In development with Dr Gabrielle Adamik at the University of Sydney, this work focuses on the material remnants and ecological impacts of bombs left in the landscape.
About 790,000 years ago, a meteor impact in mainland Southeast Asia dispersed black molten silica (known as tektites) across the Indo-Pacific; stretching from Southern China to Southern Australia and from Papua to Madagascar. This impact is known scientifically as the Austronesian Strewnfield. It is the largest known meteor tektite dispersal event to date, covering over 30% of the earth’s surface.
Scientists have still been unable to locate the site of the meteor impact, despite the cataclysmic scale of the event and efforts to map the huge strewnfield. There is recent archeological evidence suggesting that Neolithic human ancestors living in Northern Vietnam and Southern China had managed to not only survive the meteor impact itself, but also thrived in the fires that burned as molten rocks rained back to earth. A significant quantity of stonetools and human-made minerals have been excavated immediately in the aftermath of this meteor burnout. It is theorised that the meteor event had unexpectedly changed the landscape to benefit these early human ancestors, exposing rocks and minerals for toolmaking, and promoting new grassland growth once the fires had died down.
Considering how Vietnam, Laos and Cambodia still remain the most heavily cratered landscapes left with unexploded bombs from the American War, these ancient events carry the resonance of ongoing struggles for life and survival.
With tons of unexploded bombs and mines still embedded in the landscape, It is important to think about the co-mingling of both the recent time and deep time impacts of the region’s cosmic impacts; how they shaped the lives of our human ancestors and communities today as war and violence continue to affect people and their homelands.
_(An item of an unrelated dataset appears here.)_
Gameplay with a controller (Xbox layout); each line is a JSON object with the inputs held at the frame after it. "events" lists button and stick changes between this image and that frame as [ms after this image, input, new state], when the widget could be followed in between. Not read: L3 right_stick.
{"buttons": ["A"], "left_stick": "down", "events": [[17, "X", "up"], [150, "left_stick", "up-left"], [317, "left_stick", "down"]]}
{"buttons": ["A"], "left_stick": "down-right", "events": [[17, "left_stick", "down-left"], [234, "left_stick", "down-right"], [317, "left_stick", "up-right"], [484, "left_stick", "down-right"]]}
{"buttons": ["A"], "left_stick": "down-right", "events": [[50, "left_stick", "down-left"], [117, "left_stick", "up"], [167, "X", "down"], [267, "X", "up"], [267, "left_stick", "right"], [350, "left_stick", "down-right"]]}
Collecting a range of Tektites, James is working with the University of Sydney to experiment with molten recycled glass and crystal and ancient Tektite glass. Although both are essentially composed of silica and small amounts of other chemical impurities, the absence of water and gas in the tektites resists the predictable characteristics of mass-manufactured and human-made glass. In the process of melting and fusing them together, there is a form of material resistance that continues to resonate and charges these materials with unpredictable reckoning and beauty at the most elemental level.